De repente mi nariz se transforma en una aspiradora con dos boquillas que atraen los olores de las páginas y las palabras.

Mis fosas nasales se arrastran por los pisos de papel y tinta en busca de aromas que sirven como aperitivo en el banquete de la lectura.

De una aguda emana el perfume de un árbol de guayabas maduras; de una grave, la fragancia del musgo que se aferra a las rocas que duermen en la orilla del río, y de una esdrújula, la esencia de una tarde de invierno.

Un libro es una antología de bálsamos.

Abrir alguno de los inquilinos del anaquel es descorrer las puertas de una despensa repleta de olores.

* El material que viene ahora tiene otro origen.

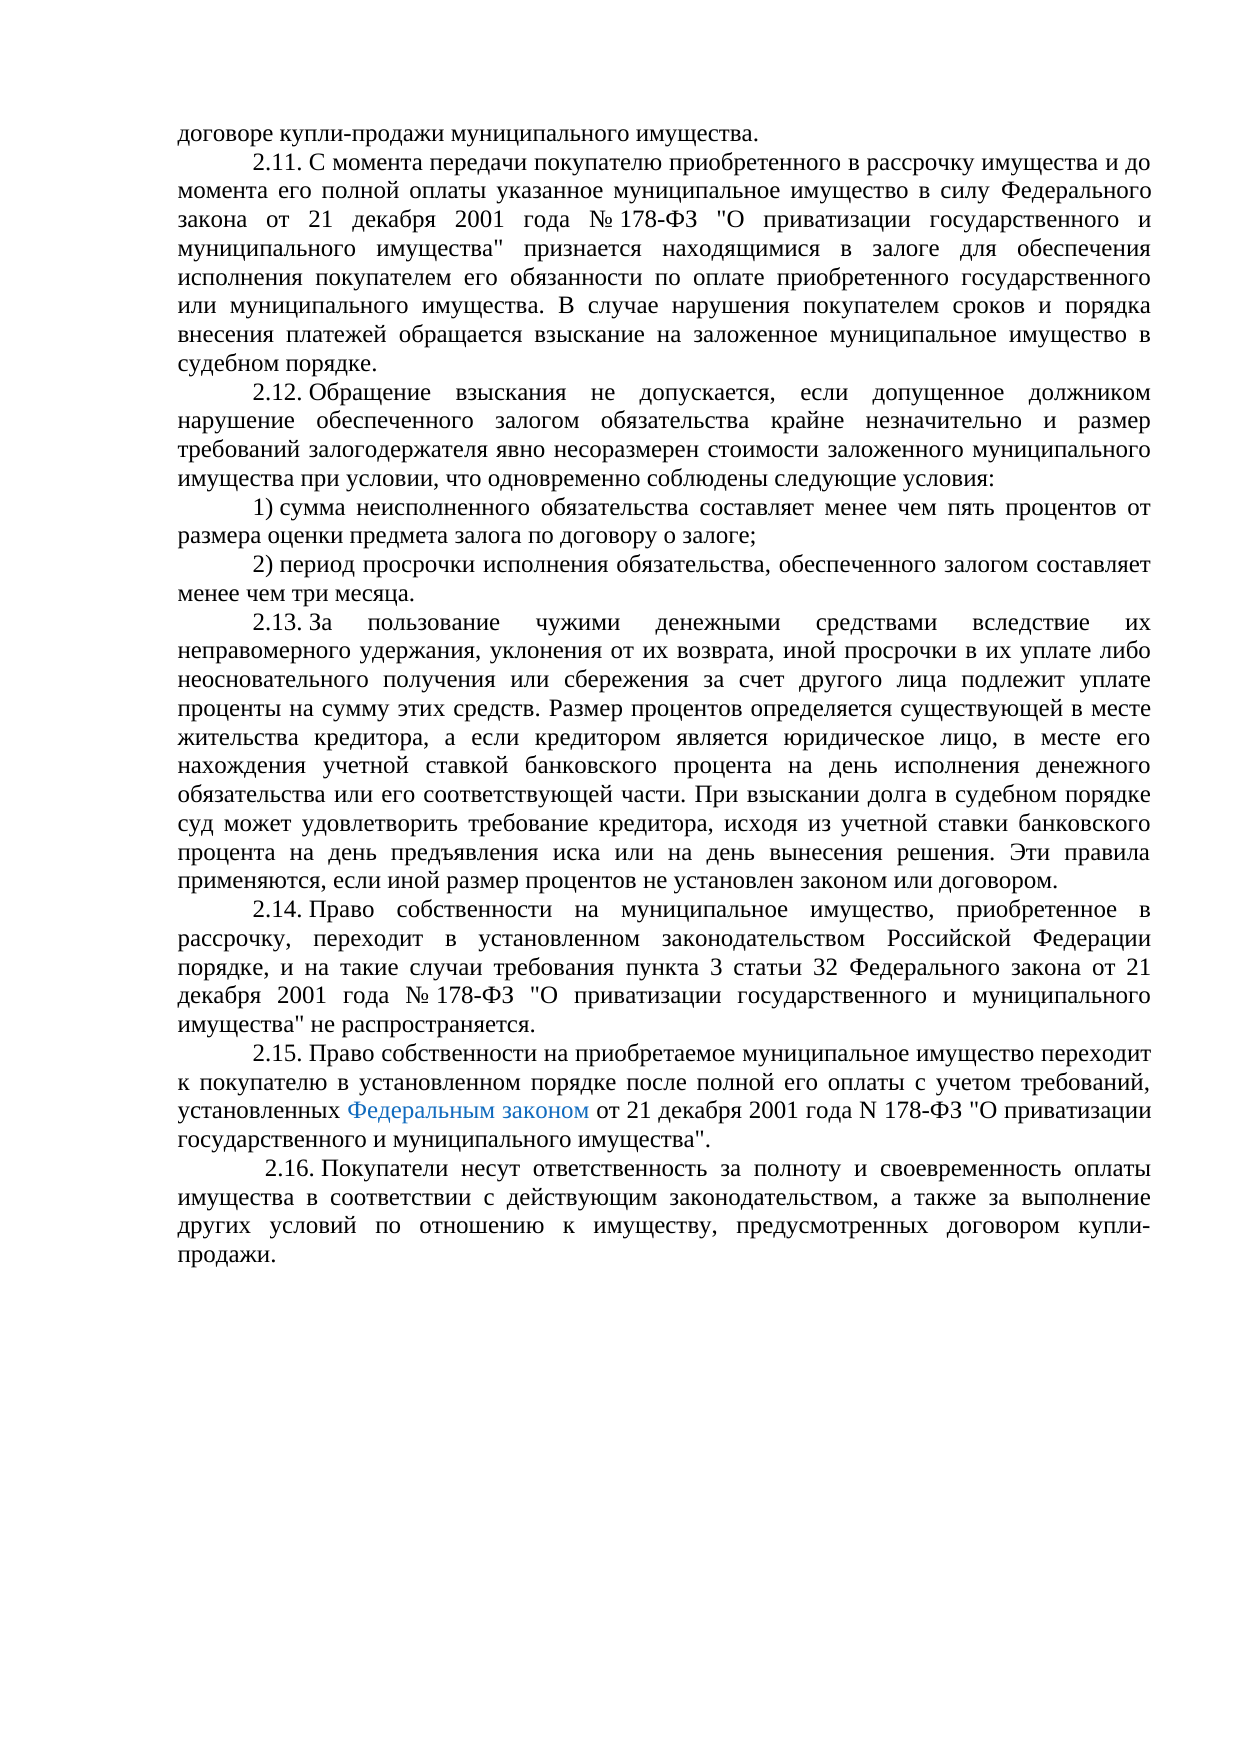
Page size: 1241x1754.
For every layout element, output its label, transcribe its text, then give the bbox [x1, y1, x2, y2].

El olfato es la mano que frota la lámpara maravillosa editorial, de donde sale un genio que veces huele a naranjo en flor; en otras ocasiones, a café recién chorreado, y algunos días a tabaco cubano.

Mi biblioteca es el Edén de las narices sedientas de olores. Libros con aroma de charco de potrero, piel recién bañada, espuma de afeitar, maní con cáscara, terraza embriagada de sol, copa de vino.

Página 3, huele a panal que gotea miel; página 15, ubre de vaca rebosante de leche; página 32, nube gris carga de aguacero; página 58, tonel donde reposa el whisky; página 121, limón que es todo jugo; página 297, ola que derrama su espuma sobre la arena…

No es una gotera de techo lo que escucho en el estudio, sino el discreto tamborileo de las fragancias a madera, cuero y colonia de abuelo que derrama un libro que dejé abierto sobre el escritorio.

Cuando no me gustan los aromas de la tarde, abro varios libros en distintos rincones de la casa. Don Quijote de la Mancha es más efectivo que una barrita de incienso, y Zorba el griego da mejores resultados que el aerosol de lavanda.

¡No hay esencias que se comparen con las que despiden Gabriela, clavo y canela, Madame Bovary y La casada infiel!

Pasarse de casa es volver a oler los libros, leer con el olfato. Oleer.